While the landmarks of the civil rights movement have become indelible parts of our collective memory, few have written about what life was like for white southerners who lived through that historic time. Now, in his brilliant debut book, historian Jason Sokol explores the untold stories of ordinary people experiencing the tumultuous decades that forever altered the American landscape. So often historical accounts of the era have focused on the movement’s most dramatic moments and figures, and paid greatest attention to the brave steps taken by blacks to effect long-awaited change. In this riveting book, Sokol goes beyond the 1955 Montgomery bus boycott, the 1960 student sit-ins, and the soul-stirring speeches of Martin Luther King, Jr., and into the lives of middle- and working-class whites whose world was becoming unrecognizable to them. He takes us to New Orleans’s Ninth Ward, where, in 1960, a painful episode of school integration brought out the fiercest prejudices in some and made accidental radicals of others; to Ollie’s Barbecue in Birmingham and Pickrick Fried Chicken in Atlanta, and thousands of lunch counters in between, where “some white employees greeted black customers as though they had been patrons for years; others slammed doors in their faces; still more served them hesitantly and reluctantly.”
There Goes My Everything traces the origins of the civil rights struggle from World War II, when some black and white American soldiers lived and fought side by side overseas (leading them to question Jim Crow at home), to the beginnings of change in the 1950s and the flared tensions of the 1960s, into the 1970s, when strongholds of white rule suddenly found themselves overtaken by rising black political power. Through it all, Sokol resists the easy categorization of whites caught in the torrent of change; rather, he gives us nuanced portraits of people resisting, embracing, and questioning the social revolution taking place around them. Drawing on recorded interviews, magazine bureau dispatches, and newspaper editorials, Sokol seamlessly weaves together historical analysis with firsthand accounts. Here are the stories of white southerners in their own words, presented without condescension or moral judgment.
An unprecedented picture of one of the historic periods in twentieth-century America.

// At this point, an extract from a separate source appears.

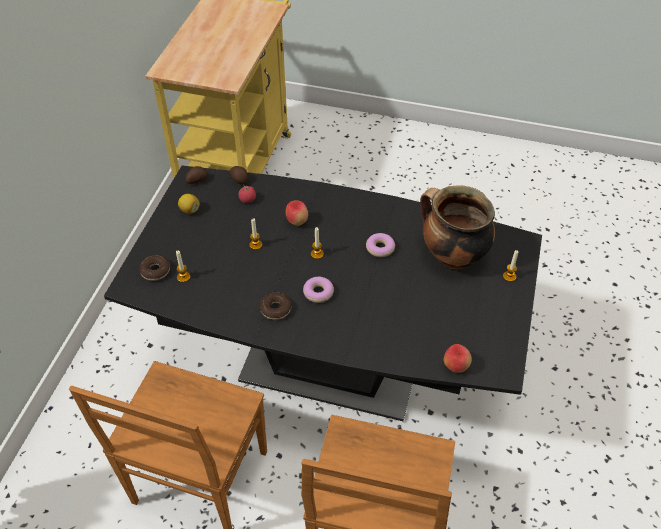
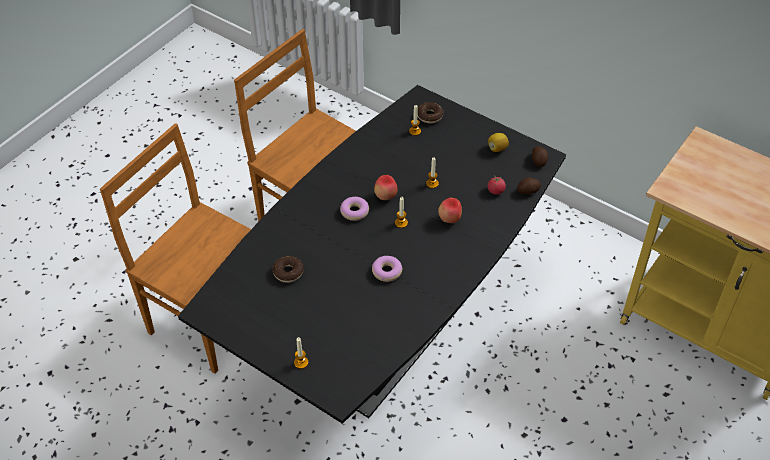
camera: 110 degrees right, 0 degrees up
donut [260,293,291,320] -> donut moved to [273,256,304,283]
cooking pot [420,185,495,269] -> none
apple [444,344,472,373] -> apple moved to [374,175,398,200]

It's difficult not to approach Sokol's book with sheer astonishment that it has been written by one so young -- to paraphrase Doctor Johnson, to remark not that it is done well but that it is done at all -- but in truth, just about any scholar in the field would be happy to claim There Goes My Everything as his or her own work. Sokol does recapitulate too many twice-told events in civil rights history, but he has read a huge amount of material ignored by others -- the personal testimony of whites whose lives were changed by the movement -- and his account of what happened to them is sound and perceptive.